Last week I proposed a method for measuring how severe the littering problem in OCR actually is. As part of that post, I noted that I would be asking a few race organizers if they have actually made any effort to quantify the amount of litter (as opposed to properly disposed-of garbage or course materials).
I emailed Spartan, Tough Mudder, and Warrior Dash, and have now received responses, of a sort, from all three.
Here’s the message I sent to all three (with minor changes as needed for each company):
Do you have any information about how much litter is found on courses after a typical Tough Mudder? There has been a lot of discussion about littering in the OCR world recently, but I’m hoping to quantify how serious the issue actually is. Have you measured how much litter (as opposed to properly-disposed-of garbage, or course-markings and other “official” garbage) you collect after an event? I’ve written a blog post (https://fatboybigwall.com/2015/11/05/why-im-pro-litter/) attempting to define the issues at play and if you have any information I’d like to incorporate it.

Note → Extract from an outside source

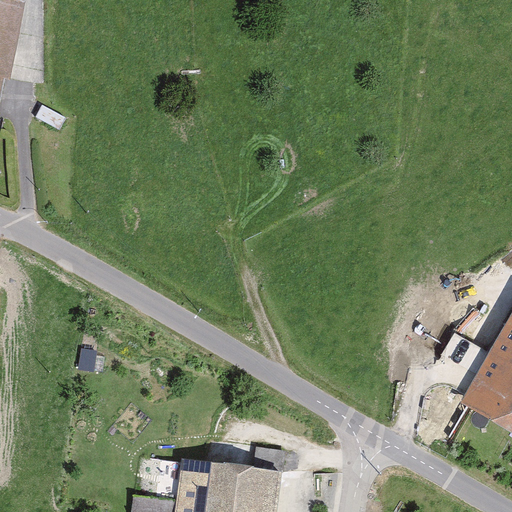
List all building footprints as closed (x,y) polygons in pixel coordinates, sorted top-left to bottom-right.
[(29,8),(0,1),(0,143),(2,144),(29,8)] [(511,325),(464,409),(511,436),(511,325)] [(454,355),(478,366),(487,347),(463,336),(454,355)] [(280,465),(282,448),(257,445),(256,463),(280,465)] [(178,502),(134,498),(132,511),(281,511),(286,473),(184,459),(178,502)]
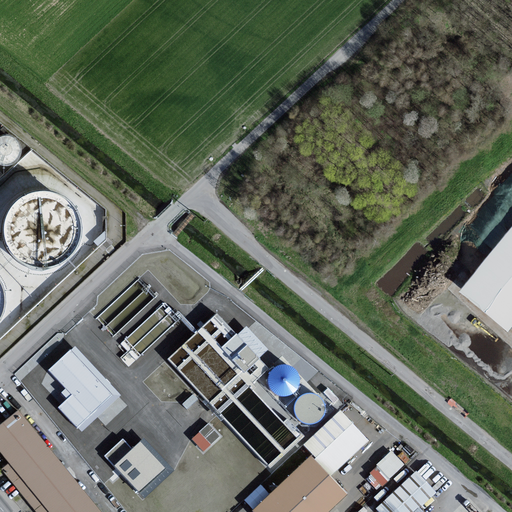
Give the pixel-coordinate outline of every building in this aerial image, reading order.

The responses were… well, only one was useful, but another was interesting.
Warrior Dash wasn’t really helpful at all—the customer experience team referred the question to the Venue Relations department, so I emailed them and haven’t heard anything back. Although to be honest, Warrior Dash probably isn’t particularly representative on this issue, since it’s a fairly short run that has a relatively high percentage of first-time runners who are unlikely to carry a lot of gear onto the course.
Tough Mudder’s is the interesting one. I got a fairly sincere message of apology for the frustrations and inconveniences I experienced at the event, and for how the Tough Mudder experience didn’t live up to my expectations. Since I wasn’t complaining (and in fact have never actually done a Tough Mudder), it doesn’t provide any actual information, but it does raise a question: Just how unempowered are Tough Mudder’s customer service people? I mean, I get that a lot of customer service is done by boilerplate, and it even makes (a frustrating sort of) sense to respond to common complaints with a response designed by experts to give an official answer and nothing additional and do it in a way that will not inadvertently escalate the situation. But this wasn’t a common complaint, so a little bit of personalization in the response might have been helpful.
<NotBasedOnFact>I just have this vision of the customer service department having a set of, say, six permitted responses that they’re permitted to use to cover all customer comments. And if you’re working for Tough Mudder, you’re not going to go against that kind of policy. I mean, you’re working for a company that thinks electric shocks and tear gas are fun. Imagine what would happen if they’re trying to punish you.</NotBasedOnFact>
Spartan’s response was useful, although perhaps more from reading between the lines than because of what was actually said. The representative said that Spartan does not track litter separately from other trash, but he did confirm that the race does clean up the venue after (and during) the race. He also noted that the race will make announcements about littering and starting-line threats to assign Did Not Finish results if they’re caught littering.
If we assume rational behavior—and this is getting dangerous, because humans don’t always behave rationally, and my perspective of what “rational” is in this situation is based on very incomplete information, but I’ll do it anyway because I think it’s at least an interesting thought experiment—the response suggests a couple things. Based on the fact that Spartan doesn’t measure the litter generated, combined with the not-necessarily-always-accurate-but-often-useful “you can’t improve what you can’t measure” maxim, it suggests Spartan’s level of concern. Specifically, it seems that Spartan’s opposition to litter is the same as the average person’s opposition to air pollution: opposed, but not really looking to go far out of its way to fight.
That’s got a negative connotation that isn’t fair, so let me be clear: I don’t think Spartan is responsible for measuring the litter generated by a race. By cleaning the venue after an event, they’re fulfilling any kind of moral obligation to minimize the ecological impact of the race. (OK, not necessarily any moral obligation—I know just enough about soil engineering and soil suspended in water to know that there could be issues there that I’m not remotely qualified to address—but any moral obligation related to garbage production.)
But to go back to assuming rational behavior, these between-the-line-readings suggest that Spartan does not consider the amount of added effort resulting from cleaning litter from the course to justify the effort necessary to measure that litter (and then develop procedures to address it).
Not definitive, certainly, but it leaves me inclined to categorize littering on the course as an annoyance rather than a major OCR problem.
(Still, littering is jerky. So don’t. But going overboard in talking about it is also jerky. So don’t do that either.)